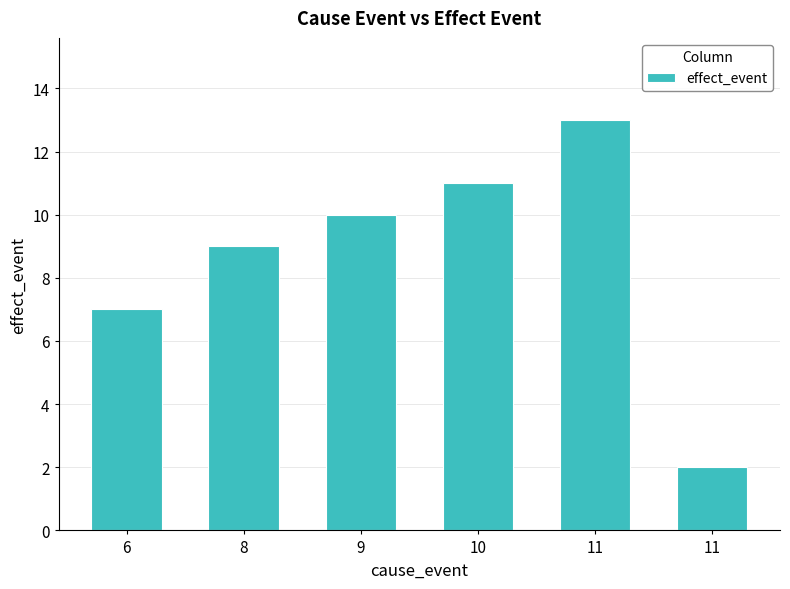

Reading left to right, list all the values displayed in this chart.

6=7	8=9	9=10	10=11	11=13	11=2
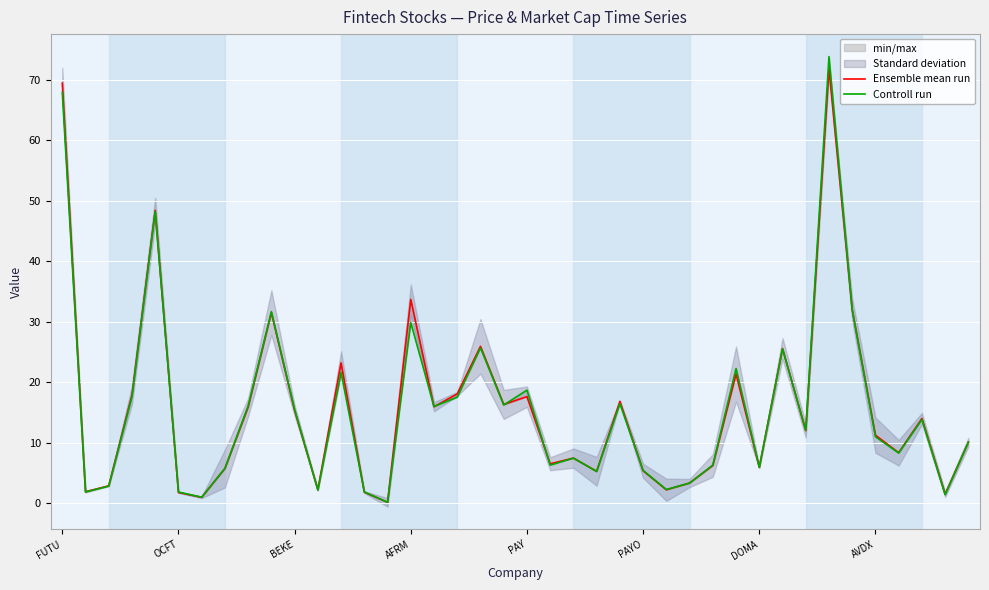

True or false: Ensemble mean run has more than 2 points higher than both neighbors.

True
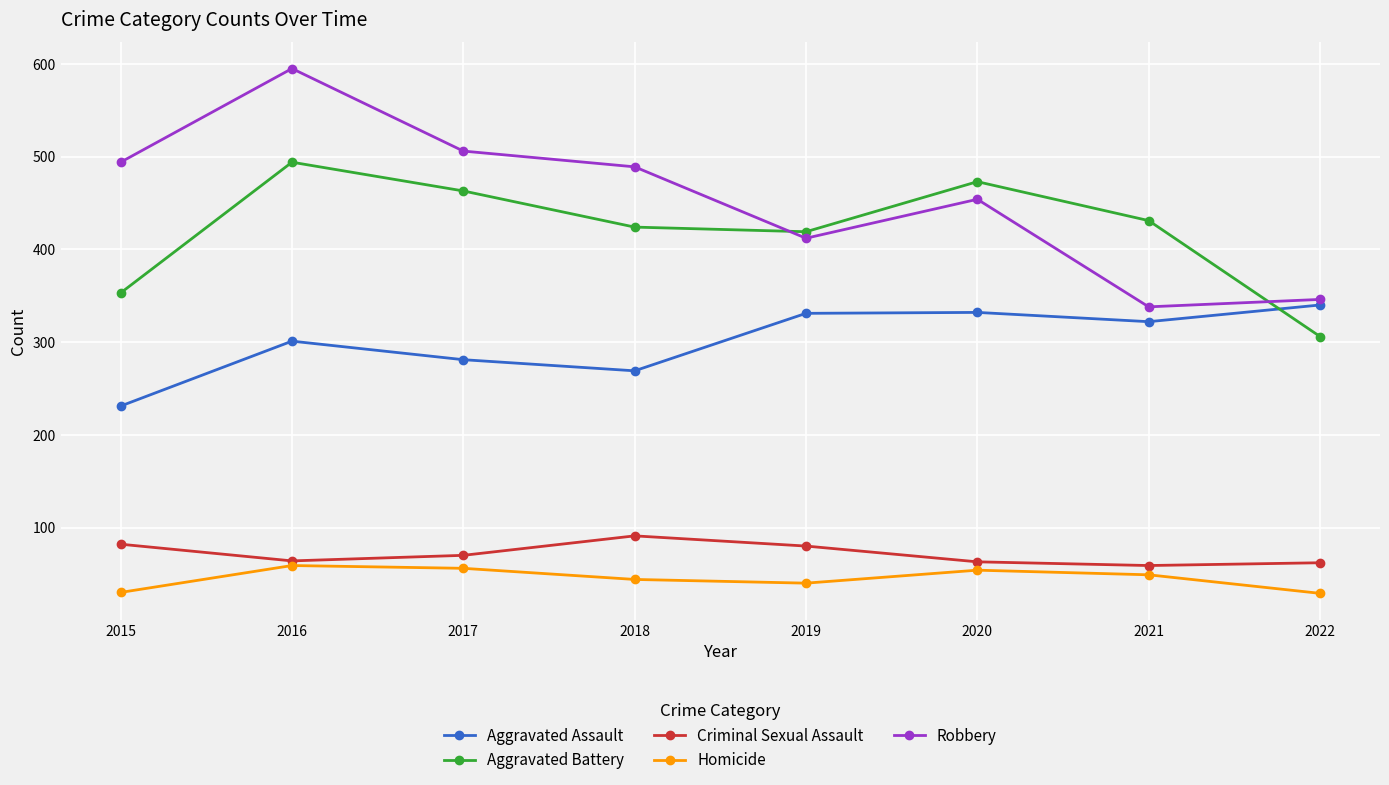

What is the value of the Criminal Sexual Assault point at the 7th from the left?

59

# # #

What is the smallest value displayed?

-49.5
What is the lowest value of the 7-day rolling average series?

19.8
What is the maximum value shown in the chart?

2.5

# # #

The problem — How many lines in the entries above contain the string "True"? Reply with the number alone.

Task output — 2